A veces bromeo con madame Múzquiz (a.k.a. la directora de Cosmopolitan) diciéndole que “por trabajar cobro X, pero por trabajar y no dar mi parecer cobro el doble”. Quien me conoce sabe que soy una protestona. Que no me callo ni debajo del agua. Es lo que hay. No moriré rica, pero sí con el alma un poco más en paz.

Estamos inmersos en toda una cultura (laboral, social y familiar) en la que está mal visto decir públicamente lo que creemos que está mal, lo que nos preocupa o nos jode. Nos insisten en que está feo y no se debe hacer, no vaya a ser que se entere alguien de fuera. Lo de lavar los trapos sucios en privado vende muchos, pero que muchos, ansiolíticos.

No es que vaya por la vida como pollo sin cabeza y hablando sin filtro (porque ya tengo una edad y trae muchos problemas), sino que he aprendido que es infinitamente mejor ser asertiva y decir “esto sí”, “esto no”, o pararle los pies a tiempo a alguien antes que comérmelo y que al final me afecte emocionalmente, o me estalle como un obús enterrado en el jardín.

Mi entorno más cercano, Amante, amigos muy íntimos y mis sufridos abogados (un abrazo fuerte; sois mis héroes) saben que solo hay algo que me haga morderme la lengua: mi hijo y todo lo relacionado con su bienestar. Y no es por capricho, es mi mordaza porque todo lo que diga puede ser usado en mi contra -como en un juicio-, lleve razón o no.

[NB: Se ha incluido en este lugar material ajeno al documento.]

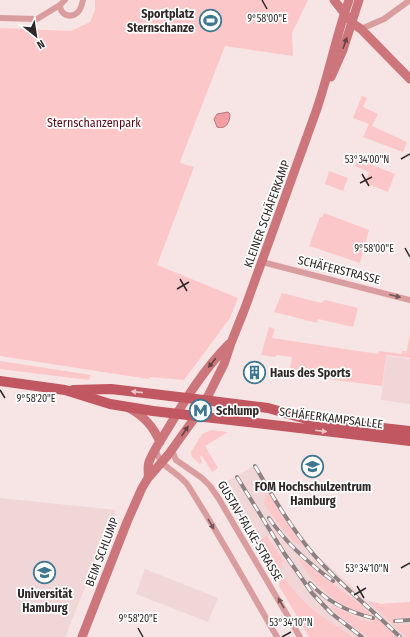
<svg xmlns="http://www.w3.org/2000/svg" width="410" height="637" viewBox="0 0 410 637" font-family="'Fira Sans Condensed',sans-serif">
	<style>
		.built { fill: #f1d6d7 }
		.green { fill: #fcc7c8 }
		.water { fill: #f19da1; stroke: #b77a7d }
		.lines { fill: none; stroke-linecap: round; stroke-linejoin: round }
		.street { stroke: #d99d9f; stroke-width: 6 }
		.secondary { stroke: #cc757b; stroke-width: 9 }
		.primary { stroke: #c15761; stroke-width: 10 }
		.rail-casing { stroke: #8d8181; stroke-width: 4 }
		.rail { stroke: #fff; stroke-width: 2.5; stroke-dasharray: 8; stroke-linecap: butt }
		.oneway { fill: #664345 }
		.oneway2 { fill: #735758 }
		.oneway3 { fill: #e9c4c8 }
		.ticks { fill: none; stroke: #2f2828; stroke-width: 1.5 }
		.labels { text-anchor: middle; stroke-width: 3.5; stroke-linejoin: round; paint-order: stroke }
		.poi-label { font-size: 12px; font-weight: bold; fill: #2f2828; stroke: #fff; text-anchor: start }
		.park-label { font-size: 12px; fill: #550b19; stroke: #fff }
		.street-label { font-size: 12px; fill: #2f2828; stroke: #fff }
		.ticks-label { font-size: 10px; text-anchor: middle; fill: #2f2828; stroke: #fff; stroke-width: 3.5; stroke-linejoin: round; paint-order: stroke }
	</style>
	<rect width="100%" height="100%" fill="#f7e4e5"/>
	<path class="built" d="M386,356L410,359V404L381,400Z
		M256,465L290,520L316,554L368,601L381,604L410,602V637H353L326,619L303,600L293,589L281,571L283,560L269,536L267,535L257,541L237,506L241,503L228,481Z
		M0,498L116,510L65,637H0Z
		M145,569L218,598L208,622L136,594Z"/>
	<path class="green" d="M95,0H308L292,33L293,56L225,46L181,159L180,163L194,167L157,265L238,298L230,318L184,380L150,377L148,379L0,356V28L71,31L90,22L95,10Z
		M362,96L367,98L363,107L378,114L372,126L407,142L403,152L363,137L369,124L353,118Z
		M357,159L395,174L388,192L365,183L369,172L355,166Z
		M329,171L348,178L343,191L325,184Z
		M324,213L369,230L360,263L309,246L320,217H322Z
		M282,293L321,303L325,300L358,308L353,327L318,319L317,323L274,312Z
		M269,327L275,329L272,338L378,354L379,351L402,354V351H407L410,331V358L386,355L382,386L289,374L292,357L277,355L275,357L261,355Z
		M0,361L91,375L89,380L0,369Z
		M211,430L228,432L205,446L218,468L212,472L202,456L200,457L202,462L200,464L192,457L191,452L202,434Z
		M265,488L302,545L301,546C285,537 274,517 264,503L266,495L263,489Z
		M267,535L283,560L281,571C287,581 294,591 302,599C317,614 336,625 353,637H309L279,586L280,577L276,575L277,573L273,571L274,567L262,561L261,549L257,541Z
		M301,559C324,579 350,594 372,615C338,609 317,588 299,560Z
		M368,601L381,604L410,602V617L395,618V625L410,624V637H406Z
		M332,606L362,620L373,622L374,615L396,637H368L343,619L331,608Z"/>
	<path class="water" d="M228,112L230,114C230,122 226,130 217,127L214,119L217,114Z"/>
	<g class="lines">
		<path class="street" d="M60,5C60,15 71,19 78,12C81,9 82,4 83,0
			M0,18L37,19L60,5L65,0
			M361,29L384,19L410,0
			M262,262L410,300
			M174,447L173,453L176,460L202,478L210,486L219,499L300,637
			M156,448C157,467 180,472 189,487C220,536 248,587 277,637"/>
		<path class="secondary" d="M334,0L352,23L361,29L410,79
			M331,77L343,50L359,0
			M129,408C144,416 153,426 160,442
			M148,478C149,473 147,467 149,462C153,451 161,440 167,430C185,400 204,369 229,344
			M82,637L127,522L142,488L148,478L168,455L196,416L209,394L224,364L231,343L245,308L314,117C328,79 335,39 349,0"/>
		<path class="primary" d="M0,381L65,390L110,404L153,411L410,441
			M73,390L111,389L187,398L268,408L310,420L410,431"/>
		<defs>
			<path id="rail" d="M255,466C273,497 291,528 314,555C340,585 372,609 400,637
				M237,477L284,553L312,593L331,613L362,637
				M269,518C286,543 308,563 333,581
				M310,583C327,602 348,612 373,618
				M395,621L410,620"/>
		</defs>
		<use href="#rail" class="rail-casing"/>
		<use href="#rail" class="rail"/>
	</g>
	<defs><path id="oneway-solid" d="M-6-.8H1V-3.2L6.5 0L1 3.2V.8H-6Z"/></defs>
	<g class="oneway">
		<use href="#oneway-solid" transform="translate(345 43) rotate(-71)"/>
		<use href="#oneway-solid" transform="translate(212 363) rotate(129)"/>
		<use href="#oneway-solid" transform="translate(185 431) rotate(-56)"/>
	</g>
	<g class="oneway2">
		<use href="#oneway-solid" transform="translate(395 296) rotate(14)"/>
		<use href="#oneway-solid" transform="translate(211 524) rotate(60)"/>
		<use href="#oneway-solid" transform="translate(281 603) rotate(-120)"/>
	</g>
	<g class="oneway3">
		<use href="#oneway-solid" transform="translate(137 392) rotate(-174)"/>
		<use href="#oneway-solid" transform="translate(321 431) rotate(7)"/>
	</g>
	<path class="ticks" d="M262,0L267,9M401,159L410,154M362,174L369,186M360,183L372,177M405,248L410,257M180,279L187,291M177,289L189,282M0,390L5,398M401,568L410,563M357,586L364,598M354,595L366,588M138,628L143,637M282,637L291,632"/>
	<defs>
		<symbol id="stadium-ring" viewBox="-11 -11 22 22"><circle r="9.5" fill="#fff" stroke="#3d7890" stroke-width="1.5"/><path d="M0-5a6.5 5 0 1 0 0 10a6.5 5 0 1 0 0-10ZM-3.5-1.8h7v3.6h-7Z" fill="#3d7890"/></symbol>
		<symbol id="building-ring" viewBox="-11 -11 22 22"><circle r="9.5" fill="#fff" stroke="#3d7890" stroke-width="1.5"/><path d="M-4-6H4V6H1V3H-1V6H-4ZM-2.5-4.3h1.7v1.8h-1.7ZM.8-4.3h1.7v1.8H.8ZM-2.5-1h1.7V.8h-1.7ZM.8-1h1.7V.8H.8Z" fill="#3d7890"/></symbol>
		<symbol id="metro-ring" viewBox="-11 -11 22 22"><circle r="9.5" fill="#fff" stroke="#3d7890" stroke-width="1.5"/><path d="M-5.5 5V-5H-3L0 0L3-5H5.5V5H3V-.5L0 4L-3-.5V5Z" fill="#3d7890"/></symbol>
		<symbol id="university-ring" viewBox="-11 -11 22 22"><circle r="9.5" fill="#fff" stroke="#3d7890" stroke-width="1.5"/><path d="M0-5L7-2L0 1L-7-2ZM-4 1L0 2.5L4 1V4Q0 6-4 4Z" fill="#3d7890"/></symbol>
	</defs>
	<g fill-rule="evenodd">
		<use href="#stadium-ring" x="198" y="8" width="25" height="25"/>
		<use href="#building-ring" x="242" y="360" width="25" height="25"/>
		<use href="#metro-ring" x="188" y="398" width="25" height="25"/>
		<use href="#university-ring" x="300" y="454" width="25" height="25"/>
		<use href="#university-ring" x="32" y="560" width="25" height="25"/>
	</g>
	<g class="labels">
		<g class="poi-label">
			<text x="194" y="18" text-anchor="end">Sportplatz<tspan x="194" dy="14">Sternschanze</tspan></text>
			<text x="270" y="377">Haus des Sports</text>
			<text x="216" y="415">Schlump</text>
			<text x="313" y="491" text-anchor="middle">FOM Hochschulzentrum<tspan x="313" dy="14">Hamburg</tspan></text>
			<text x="45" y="598" text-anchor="middle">Universität<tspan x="45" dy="14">Hamburg</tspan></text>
		</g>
		<g class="park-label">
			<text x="94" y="127">Sternschanzenpark</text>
		</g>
		<g class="street-label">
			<text transform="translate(267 214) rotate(-70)" y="4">KLEINER SCHÄFERKAMP</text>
			<text transform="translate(339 270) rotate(14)" y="4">SCHÄFERSTRASSE</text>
			<text transform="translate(331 418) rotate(7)" y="4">SCHÄFERKAMPSALLEE</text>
			<text transform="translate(250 531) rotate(59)" y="4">GUSTAV-FALKE-STRASSE</text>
			<text transform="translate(102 552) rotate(-69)" y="4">BEIM SCHLUMP</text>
		</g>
	</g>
	<g class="ticks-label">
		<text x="267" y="22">9°58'00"E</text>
		<text x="367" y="163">53°34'00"N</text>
		<text x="374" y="252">9°58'00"E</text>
		<text x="36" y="402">9°58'20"E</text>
		<text x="367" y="572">53°34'10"N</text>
		<text x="138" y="622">9°58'20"E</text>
		<text x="291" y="626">53°34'10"N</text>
	</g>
	<g transform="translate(36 36) rotate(150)" stroke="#ffffff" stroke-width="3" paint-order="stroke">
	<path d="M0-3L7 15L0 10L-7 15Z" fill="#2f2828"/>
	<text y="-6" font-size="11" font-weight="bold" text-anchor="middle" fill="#2f2828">N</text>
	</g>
</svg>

A la rebelde y protestona que soy se la llevan los demonios cuando quiero hablar y no puedo, que me tengo que contener para no poner los puntos sobre las íes, para no contestar con el comentario que están pidiendo a gritos. Porque ojito con el delicado ego de los ofensores, que clavan el estilete una y otra vez pero se incomodan si gritas ¡ay!.

Los hijos. Los hijos son el arma más eficaz que un perverso puede utilizar en tu contra. No le hace falta más. El miedo a que les hagan daño, ya sea física o psicológicamente, es tan poderoso que calla cualquier boca y reprime a la más macarra.

En eso se escudan para escribir la historia a su manera. Para tergiversarlo todo. Para que en cuanto abres la boca para decir “esto no es en lo que hemos quedado” utilicen el argumento de que eres rencorosa, mentirosa, estás loca, o quieres hacer daño. Y te callas para no complicarte aún más la vida.

Hace años trabajé en una empresa en la que a uno de los empleados no se le pagaba directamente, sino que facturaba a nombre de su pareja, ya que así no constaban sus ingresos y no tenía que pasarle la pensión de alimentos a su ex mujer. Y no es que me lo contara alguien, es que era yo la que rellenaba el cheque cada mes por orden directa de mi jefe. Eran muy amigos.

En una sentencia reciente, el Tribunal Supremo dictaminó que el impago de la pensión alimenticia de los hijos es violencia económica. Hay casos a montones en los que el padre o nunca ha pagado la pensión, o trabaja y cobra en dinero negro para declararse insolvente (léase el párrafo anterior), o porfía y solicita una modificación de medidas para ahorrarse 50 cochinos euros al mes (pudiendo pagarlos holgadamente). En otros, el padre deja de visitar a los hijos porque no quiere integrarlos en su nueva vida, y desaparece sin más.

A la sociedad le viene bien la mordaza que algunas llevamos: así se evita la incomodidad de tener que señalar a los individuos que provocan ese daño, de destaparlos y VERLOS. Y no queremos verlos ni que trascienda nada fuera del ámbito privado porque nos perturba, porque saberlo y no decir nada nos convierte en cómplices. Porque resulta que a lo mejor ese individuo es tu hijo, o tu hermano, o tu pareja, o tu vecino, o tu amigo del alma.

O alguien que te lleva colando una historia 20 años.

Al menos las que la soportamos somos conscientes de llevar una mordaza, pero ¿qué vais a hacer vosotros con la venda en los ojos?